Lütfen materyalde "Hezetasuna (%)" ifadesini içeren satırdan başlayıp "Reading left to right, extract" ifadesini içeren satırda durarak bu satırları, iki uç da dahil, "No" ve "Satır" sütunlu bir Markdown tablosuna aktarın. Boş satırları tabloya almayın, her satıra bir sıra numarası verin.

==== Veri Bölümü ====

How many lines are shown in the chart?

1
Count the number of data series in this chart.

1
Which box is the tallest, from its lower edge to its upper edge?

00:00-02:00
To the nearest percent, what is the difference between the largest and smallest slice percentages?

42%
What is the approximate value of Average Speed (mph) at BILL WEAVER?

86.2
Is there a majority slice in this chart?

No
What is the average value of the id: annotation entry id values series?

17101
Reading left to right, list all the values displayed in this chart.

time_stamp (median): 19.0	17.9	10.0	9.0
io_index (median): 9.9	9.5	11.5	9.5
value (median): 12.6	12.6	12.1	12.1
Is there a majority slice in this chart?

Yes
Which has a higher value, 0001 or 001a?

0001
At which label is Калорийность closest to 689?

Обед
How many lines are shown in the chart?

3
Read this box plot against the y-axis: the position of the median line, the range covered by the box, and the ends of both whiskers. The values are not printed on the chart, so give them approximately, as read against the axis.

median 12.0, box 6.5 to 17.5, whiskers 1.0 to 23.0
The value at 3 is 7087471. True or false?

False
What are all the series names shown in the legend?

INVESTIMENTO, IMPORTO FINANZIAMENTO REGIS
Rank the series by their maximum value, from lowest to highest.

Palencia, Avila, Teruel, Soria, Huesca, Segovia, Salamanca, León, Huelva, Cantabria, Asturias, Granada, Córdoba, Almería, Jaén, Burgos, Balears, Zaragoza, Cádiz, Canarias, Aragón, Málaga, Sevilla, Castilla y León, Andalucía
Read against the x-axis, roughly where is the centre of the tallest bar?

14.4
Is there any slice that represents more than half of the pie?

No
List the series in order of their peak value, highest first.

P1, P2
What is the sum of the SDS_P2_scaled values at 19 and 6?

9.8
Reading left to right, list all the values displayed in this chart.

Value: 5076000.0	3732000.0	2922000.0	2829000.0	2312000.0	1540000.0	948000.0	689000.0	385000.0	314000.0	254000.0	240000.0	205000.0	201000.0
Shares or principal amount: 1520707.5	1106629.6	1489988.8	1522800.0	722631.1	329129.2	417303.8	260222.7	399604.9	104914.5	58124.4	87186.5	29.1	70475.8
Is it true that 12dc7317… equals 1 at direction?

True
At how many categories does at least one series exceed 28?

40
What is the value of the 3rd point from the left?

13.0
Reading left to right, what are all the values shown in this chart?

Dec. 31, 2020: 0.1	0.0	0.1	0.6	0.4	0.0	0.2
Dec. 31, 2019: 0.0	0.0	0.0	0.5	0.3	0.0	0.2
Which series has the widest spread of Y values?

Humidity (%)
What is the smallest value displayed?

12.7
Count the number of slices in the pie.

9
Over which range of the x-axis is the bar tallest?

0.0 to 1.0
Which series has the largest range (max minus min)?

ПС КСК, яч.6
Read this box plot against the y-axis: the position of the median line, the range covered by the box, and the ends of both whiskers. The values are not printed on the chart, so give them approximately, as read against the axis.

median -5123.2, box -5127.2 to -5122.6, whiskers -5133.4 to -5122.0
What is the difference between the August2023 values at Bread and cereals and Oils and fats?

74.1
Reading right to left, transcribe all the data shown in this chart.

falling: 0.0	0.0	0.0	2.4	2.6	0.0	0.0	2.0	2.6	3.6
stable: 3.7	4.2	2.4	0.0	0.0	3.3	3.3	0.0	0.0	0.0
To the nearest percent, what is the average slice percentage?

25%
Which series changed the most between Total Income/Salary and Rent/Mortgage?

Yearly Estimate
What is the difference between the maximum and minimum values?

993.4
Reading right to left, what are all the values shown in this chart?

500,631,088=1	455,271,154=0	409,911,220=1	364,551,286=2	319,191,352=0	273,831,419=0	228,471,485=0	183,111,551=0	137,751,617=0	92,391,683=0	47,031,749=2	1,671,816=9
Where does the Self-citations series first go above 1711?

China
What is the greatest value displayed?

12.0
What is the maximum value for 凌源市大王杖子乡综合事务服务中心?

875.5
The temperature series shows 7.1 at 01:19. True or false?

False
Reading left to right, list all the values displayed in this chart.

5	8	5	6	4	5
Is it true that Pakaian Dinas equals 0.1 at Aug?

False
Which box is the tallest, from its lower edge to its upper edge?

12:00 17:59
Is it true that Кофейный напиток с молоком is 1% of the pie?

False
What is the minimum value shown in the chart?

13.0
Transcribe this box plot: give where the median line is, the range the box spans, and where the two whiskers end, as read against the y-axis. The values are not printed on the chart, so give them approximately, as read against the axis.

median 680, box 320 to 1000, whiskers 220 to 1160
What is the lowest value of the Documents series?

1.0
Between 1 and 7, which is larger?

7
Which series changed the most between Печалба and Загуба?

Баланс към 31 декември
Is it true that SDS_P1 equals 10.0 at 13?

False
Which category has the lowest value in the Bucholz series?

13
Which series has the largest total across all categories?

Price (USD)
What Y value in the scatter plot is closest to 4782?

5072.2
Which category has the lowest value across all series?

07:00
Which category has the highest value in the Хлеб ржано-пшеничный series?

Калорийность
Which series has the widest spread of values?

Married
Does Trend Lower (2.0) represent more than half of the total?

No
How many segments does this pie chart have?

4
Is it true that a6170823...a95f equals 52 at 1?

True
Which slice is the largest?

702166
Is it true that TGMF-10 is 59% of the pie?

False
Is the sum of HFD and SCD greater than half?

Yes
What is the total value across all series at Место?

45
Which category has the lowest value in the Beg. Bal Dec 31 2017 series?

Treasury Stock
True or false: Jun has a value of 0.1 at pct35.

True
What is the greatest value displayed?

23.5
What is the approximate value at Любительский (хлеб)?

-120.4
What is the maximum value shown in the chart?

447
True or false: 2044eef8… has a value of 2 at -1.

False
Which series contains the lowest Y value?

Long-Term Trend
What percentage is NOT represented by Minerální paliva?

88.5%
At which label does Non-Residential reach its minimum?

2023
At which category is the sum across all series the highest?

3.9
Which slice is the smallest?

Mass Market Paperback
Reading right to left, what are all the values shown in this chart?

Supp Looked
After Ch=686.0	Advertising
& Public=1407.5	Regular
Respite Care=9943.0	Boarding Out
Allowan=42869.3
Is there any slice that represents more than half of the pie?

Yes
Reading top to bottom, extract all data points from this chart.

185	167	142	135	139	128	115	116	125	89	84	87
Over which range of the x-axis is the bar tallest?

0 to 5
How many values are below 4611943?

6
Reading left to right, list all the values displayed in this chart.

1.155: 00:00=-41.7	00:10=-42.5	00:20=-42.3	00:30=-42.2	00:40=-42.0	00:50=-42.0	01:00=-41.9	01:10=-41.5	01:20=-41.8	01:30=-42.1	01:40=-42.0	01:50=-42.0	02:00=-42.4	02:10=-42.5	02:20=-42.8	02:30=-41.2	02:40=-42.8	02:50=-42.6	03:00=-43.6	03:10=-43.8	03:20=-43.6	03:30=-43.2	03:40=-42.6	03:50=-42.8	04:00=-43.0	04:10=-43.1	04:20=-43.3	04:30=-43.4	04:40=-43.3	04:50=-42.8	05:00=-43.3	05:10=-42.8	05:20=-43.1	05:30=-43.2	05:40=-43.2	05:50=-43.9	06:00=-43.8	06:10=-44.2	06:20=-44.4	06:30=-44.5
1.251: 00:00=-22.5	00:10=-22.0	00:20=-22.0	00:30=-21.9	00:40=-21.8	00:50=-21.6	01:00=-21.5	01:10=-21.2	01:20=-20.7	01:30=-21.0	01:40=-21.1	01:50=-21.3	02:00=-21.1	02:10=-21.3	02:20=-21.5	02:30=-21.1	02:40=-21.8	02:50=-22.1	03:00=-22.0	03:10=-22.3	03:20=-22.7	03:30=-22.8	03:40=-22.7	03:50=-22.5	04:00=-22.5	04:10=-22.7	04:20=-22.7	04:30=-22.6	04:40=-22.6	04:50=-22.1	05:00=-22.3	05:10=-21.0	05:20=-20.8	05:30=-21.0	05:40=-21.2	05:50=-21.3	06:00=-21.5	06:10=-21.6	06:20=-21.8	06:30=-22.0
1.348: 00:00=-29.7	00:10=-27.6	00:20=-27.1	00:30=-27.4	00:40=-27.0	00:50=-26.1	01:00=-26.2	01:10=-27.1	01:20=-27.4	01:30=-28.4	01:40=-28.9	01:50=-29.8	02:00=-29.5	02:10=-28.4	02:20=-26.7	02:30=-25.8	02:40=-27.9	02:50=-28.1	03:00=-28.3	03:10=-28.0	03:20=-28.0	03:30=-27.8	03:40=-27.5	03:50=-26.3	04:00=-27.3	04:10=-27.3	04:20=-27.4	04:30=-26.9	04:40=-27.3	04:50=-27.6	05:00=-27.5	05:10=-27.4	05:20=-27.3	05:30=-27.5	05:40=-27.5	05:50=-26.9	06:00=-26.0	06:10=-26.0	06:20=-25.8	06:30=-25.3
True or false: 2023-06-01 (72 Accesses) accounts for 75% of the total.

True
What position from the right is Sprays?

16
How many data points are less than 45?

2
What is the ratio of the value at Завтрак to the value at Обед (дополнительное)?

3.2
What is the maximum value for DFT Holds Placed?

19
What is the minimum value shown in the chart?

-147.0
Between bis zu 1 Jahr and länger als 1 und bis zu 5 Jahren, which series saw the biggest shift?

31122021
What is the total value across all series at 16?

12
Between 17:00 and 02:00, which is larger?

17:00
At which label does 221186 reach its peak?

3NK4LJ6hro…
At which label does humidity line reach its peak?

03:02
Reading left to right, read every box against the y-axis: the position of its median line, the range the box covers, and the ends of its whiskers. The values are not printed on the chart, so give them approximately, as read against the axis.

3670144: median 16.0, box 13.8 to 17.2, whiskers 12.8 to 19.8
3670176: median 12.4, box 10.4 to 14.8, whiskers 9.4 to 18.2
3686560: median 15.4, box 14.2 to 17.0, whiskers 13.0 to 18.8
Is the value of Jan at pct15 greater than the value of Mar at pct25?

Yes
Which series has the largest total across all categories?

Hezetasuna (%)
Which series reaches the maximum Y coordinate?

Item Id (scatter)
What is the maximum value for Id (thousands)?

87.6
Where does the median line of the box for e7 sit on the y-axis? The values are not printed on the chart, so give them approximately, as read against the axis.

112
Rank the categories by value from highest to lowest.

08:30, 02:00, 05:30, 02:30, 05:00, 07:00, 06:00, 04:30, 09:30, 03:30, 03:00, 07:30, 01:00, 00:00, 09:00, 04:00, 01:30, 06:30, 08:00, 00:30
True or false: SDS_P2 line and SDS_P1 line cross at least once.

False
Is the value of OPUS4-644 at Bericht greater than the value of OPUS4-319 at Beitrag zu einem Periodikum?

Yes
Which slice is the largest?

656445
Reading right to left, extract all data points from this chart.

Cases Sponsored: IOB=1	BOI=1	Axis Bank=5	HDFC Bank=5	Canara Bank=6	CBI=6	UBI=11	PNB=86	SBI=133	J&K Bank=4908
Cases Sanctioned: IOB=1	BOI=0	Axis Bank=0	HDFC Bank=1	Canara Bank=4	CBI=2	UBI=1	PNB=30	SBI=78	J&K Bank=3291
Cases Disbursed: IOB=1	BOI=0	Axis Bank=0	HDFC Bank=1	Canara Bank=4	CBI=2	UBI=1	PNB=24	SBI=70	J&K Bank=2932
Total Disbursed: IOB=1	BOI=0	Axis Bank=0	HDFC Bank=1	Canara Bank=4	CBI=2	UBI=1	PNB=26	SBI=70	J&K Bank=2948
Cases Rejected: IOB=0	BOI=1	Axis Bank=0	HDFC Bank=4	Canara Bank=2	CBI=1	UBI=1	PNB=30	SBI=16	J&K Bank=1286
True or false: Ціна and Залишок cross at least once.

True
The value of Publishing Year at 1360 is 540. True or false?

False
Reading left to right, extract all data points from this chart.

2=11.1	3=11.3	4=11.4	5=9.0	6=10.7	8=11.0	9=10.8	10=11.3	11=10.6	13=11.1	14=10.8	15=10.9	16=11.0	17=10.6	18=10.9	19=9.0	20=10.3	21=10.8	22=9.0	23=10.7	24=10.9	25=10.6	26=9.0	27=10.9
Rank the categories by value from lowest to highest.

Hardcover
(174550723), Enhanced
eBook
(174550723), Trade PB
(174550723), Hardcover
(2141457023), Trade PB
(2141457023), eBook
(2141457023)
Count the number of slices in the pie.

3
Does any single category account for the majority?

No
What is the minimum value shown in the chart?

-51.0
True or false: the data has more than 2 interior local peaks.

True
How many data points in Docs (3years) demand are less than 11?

====

-- Görevin Yanıtı --
| No | Satır |
|---|---|
| 1 | Hezetasuna (%) |
| 2 | Which series reaches the maximum Y coordinate? |
| 3 | Item Id (scatter) |
| 4 | What is the maximum value for Id (thousands)? |
| 5 | 87.6 |
| 6 | Where does the median line of the box for e7 sit on the y-axis? The values are not printed on the chart, so give them approximately, as read against the axis. |
| 7 | 112 |
| 8 | Rank the categories by value from highest to lowest. |
| 9 | 08:30, 02:00, 05:30, 02:30, 05:00, 07:00, 06:00, 04:30, 09:30, 03:30, 03:00, 07:30, 01:00, 00:00, 09:00, 04:00, 01:30, 06:30, 08:00, 00:30 |
| 10 | True or false: SDS_P2 line and SDS_P1 line cross at least once. |
| 11 | False |
| 12 | Is the value of OPUS4-644 at Bericht greater than the value of OPUS4-319 at Beitrag zu einem Periodikum? |
| 13 | Yes |
| 14 | Which slice is the largest? |
| 15 | 656445 |
| 16 | Reading right to left, extract all data points from this chart. |
| 17 | Cases Sponsored: IOB=1	BOI=1	Axis Bank=5	HDFC Bank=5	Canara Bank=6	CBI=6	UBI=11	PNB=86	SBI=133	J&K Bank=4908 |
| 18 | Cases Sanctioned: IOB=1	BOI=0	Axis Bank=0	HDFC Bank=1	Canara Bank=4	CBI=2	UBI=1	PNB=30	SBI=78	J&K Bank=3291 |
| 19 | Cases Disbursed: IOB=1	BOI=0	Axis Bank=0	HDFC Bank=1	Canara Bank=4	CBI=2	UBI=1	PNB=24	SBI=70	J&K Bank=2932 |
| 20 | Total Disbursed: IOB=1	BOI=0	Axis Bank=0	HDFC Bank=1	Canara Bank=4	CBI=2	UBI=1	PNB=26	SBI=70	J&K Bank=2948 |
| 21 | Cases Rejected: IOB=0	BOI=1	Axis Bank=0	HDFC Bank=4	Canara Bank=2	CBI=1	UBI=1	PNB=30	SBI=16	J&K Bank=1286 |
| 22 | True or false: Ціна and Залишок cross at least once. |
| 23 | True |
| 24 | The value of Publishing Year at 1360 is 540. True or false? |
| 25 | False |
| 26 | Reading left to right, extract all data points from this chart. |